Requirement:
Please retype the records below exactly as they appear, leaving out every picture.

Source material:
--- START ---

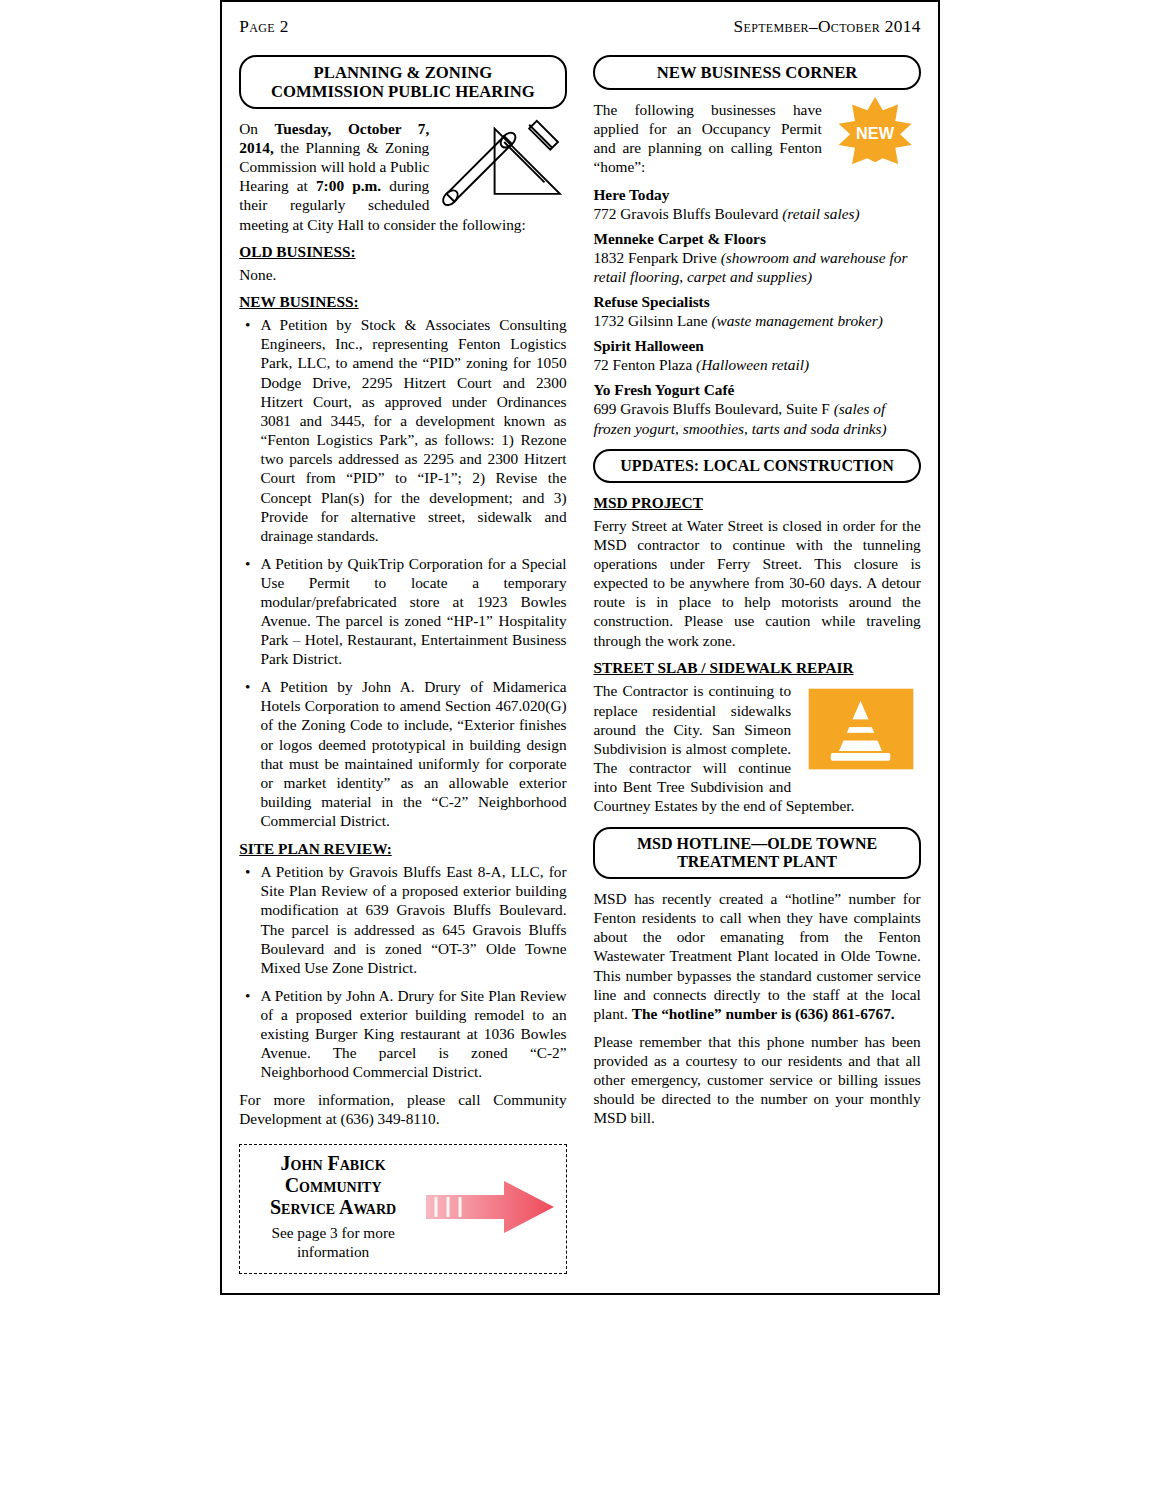Page 2
September–October 2014
PLANNING & ZONING
COMMISSION PUBLIC HEARING
On Tuesday, October 7, 2014, the Planning & Zoning Commission will hold a Public Hearing at 7:00 p.m. during their regularly scheduled meeting at City Hall to consider the following:
OLD BUSINESS:
None.
NEW BUSINESS:
A Petition by Stock & Associates Consulting Engineers, Inc., representing Fenton Logistics Park, LLC, to amend the “PID” zoning for 1050 Dodge Drive, 2295 Hitzert Court and 2300 Hitzert Court, as approved under Ordinances 3081 and 3445, for a development known as “Fenton Logistics Park”, as follows: 1) Rezone two parcels addressed as 2295 and 2300 Hitzert Court from “PID” to “IP-1”; 2) Revise the Concept Plan(s) for the development; and 3) Provide for alternative street, sidewalk and drainage standards.
A Petition by QuikTrip Corporation for a Special Use Permit to locate a temporary modular/prefabricated store at 1923 Bowles Avenue. The parcel is zoned “HP-1” Hospitality Park – Hotel, Restaurant, Entertainment Business Park District.
A Petition by John A. Drury of Midamerica Hotels Corporation to amend Section 467.020(G) of the Zoning Code to include, “Exterior finishes or logos deemed prototypical in building design that must be maintained uniformly for corporate or market identity” as an allowable exterior building material in the “C-2” Neighborhood Commercial District.
SITE PLAN REVIEW:
A Petition by Gravois Bluffs East 8-A, LLC, for Site Plan Review of a proposed exterior building modification at 639 Gravois Bluffs Boulevard. The parcel is addressed as 645 Gravois Bluffs Boulevard and is zoned “OT-3” Olde Towne Mixed Use Zone District.
A Petition by John A. Drury for Site Plan Review of a proposed exterior building remodel to an existing Burger King restaurant at 1036 Bowles Avenue. The parcel is zoned “C-2” Neighborhood Commercial District.
For more information, please call Community Development at (636) 349-8110.
John Fabick Community
Service Award
See page 3 for more information
NEW BUSINESS CORNER
NEW
The following businesses have applied for an Occupancy Permit and are planning on calling Fenton “home”:
Here Today
772 Gravois Bluffs Boulevard (retail sales)
Menneke Carpet & Floors
1832 Fenpark Drive (showroom and warehouse for retail flooring, carpet and supplies)
Refuse Specialists
1732 Gilsinn Lane (waste management broker)
Spirit Halloween
72 Fenton Plaza (Halloween retail)
Yo Fresh Yogurt Café
699 Gravois Bluffs Boulevard, Suite F (sales of frozen yogurt, smoothies, tarts and soda drinks)
UPDATES: LOCAL CONSTRUCTION
MSD PROJECT
Ferry Street at Water Street is closed in order for the MSD contractor to continue with the tunneling operations under Ferry Street. This closure is expected to be anywhere from 30-60 days. A detour route is in place to help motorists around the construction. Please use caution while traveling through the work zone.
STREET SLAB / SIDEWALK REPAIR
The Contractor is continuing to replace residential sidewalks around the City. San Simeon Subdivision is almost complete. The contractor will continue into Bent Tree Subdivision and Courtney Estates by the end of September.
MSD HOTLINE—OLDE TOWNE
TREATMENT PLANT
MSD has recently created a “hotline” number for Fenton residents to call when they have complaints about the odor emanating from the Fenton Wastewater Treatment Plant located in Olde Towne. This number bypasses the standard customer service line and connects directly to the staff at the local plant. The “hotline” number is (636) 861-6767.
Please remember that this phone number has been provided as a courtesy to our residents and that all other emergency, customer service or billing issues should be directed to the number on your monthly MSD bill.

--- END ---

The completed task:
Page 2
September–October 2014
PLANNING & ZONING
COMMISSION PUBLIC HEARING
On Tuesday, October 7, 2014, the Planning & Zoning Commission will hold a Public Hearing at 7:00 p.m. during their regularly scheduled meeting at City Hall to consider the following:
OLD BUSINESS:
None.
NEW BUSINESS:
A Petition by Stock & Associates Consulting Engineers, Inc., representing Fenton Logistics Park, LLC, to amend the “PID” zoning for 1050 Dodge Drive, 2295 Hitzert Court and 2300 Hitzert Court, as approved under Ordinances 3081 and 3445, for a development known as “Fenton Logistics Park”, as follows: 1) Rezone two parcels addressed as 2295 and 2300 Hitzert Court from “PID” to “IP-1”; 2) Revise the Concept Plan(s) for the development; and 3) Provide for alternative street, sidewalk and drainage standards.
A Petition by QuikTrip Corporation for a Special Use Permit to locate a temporary modular/prefabricated store at 1923 Bowles Avenue. The parcel is zoned “HP-1” Hospitality Park – Hotel, Restaurant, Entertainment Business Park District.
A Petition by John A. Drury of Midamerica Hotels Corporation to amend Section 467.020(G) of the Zoning Code to include, “Exterior finishes or logos deemed prototypical in building design that must be maintained uniformly for corporate or market identity” as an allowable exterior building material in the “C-2” Neighborhood Commercial District.
SITE PLAN REVIEW:
A Petition by Gravois Bluffs East 8-A, LLC, for Site Plan Review of a proposed exterior building modification at 639 Gravois Bluffs Boulevard. The parcel is addressed as 645 Gravois Bluffs Boulevard and is zoned “OT-3” Olde Towne Mixed Use Zone District.
A Petition by John A. Drury for Site Plan Review of a proposed exterior building remodel to an existing Burger King restaurant at 1036 Bowles Avenue. The parcel is zoned “C-2” Neighborhood Commercial District.
For more information, please call Community Development at (636) 349-8110.
John Fabick Community
Service Award
See page 3 for more information
NEW BUSINESS CORNER
NEW
The following businesses have applied for an Occupancy Permit and are planning on calling Fenton “home”:
Here Today
772 Gravois Bluffs Boulevard (retail sales)
Menneke Carpet & Floors
1832 Fenpark Drive (showroom and warehouse for retail flooring, carpet and supplies)
Refuse Specialists
1732 Gilsinn Lane (waste management broker)
Spirit Halloween
72 Fenton Plaza (Halloween retail)
Yo Fresh Yogurt Café
699 Gravois Bluffs Boulevard, Suite F (sales of frozen yogurt, smoothies, tarts and soda drinks)
UPDATES: LOCAL CONSTRUCTION
MSD PROJECT
Ferry Street at Water Street is closed in order for the MSD contractor to continue with the tunneling operations under Ferry Street. This closure is expected to be anywhere from 30-60 days. A detour route is in place to help motorists around the construction. Please use caution while traveling through the work zone.
STREET SLAB / SIDEWALK REPAIR
The Contractor is continuing to replace residential sidewalks around the City. San Simeon Subdivision is almost complete. The contractor will continue into Bent Tree Subdivision and Courtney Estates by the end of September.
MSD HOTLINE—OLDE TOWNE
TREATMENT PLANT
MSD has recently created a “hotline” number for Fenton residents to call when they have complaints about the odor emanating from the Fenton Wastewater Treatment Plant located in Olde Towne. This number bypasses the standard customer service line and connects directly to the staff at the local plant. The “hotline” number is (636) 861-6767.
Please remember that this phone number has been provided as a courtesy to our residents and that all other emergency, customer service or billing issues should be directed to the number on your monthly MSD bill.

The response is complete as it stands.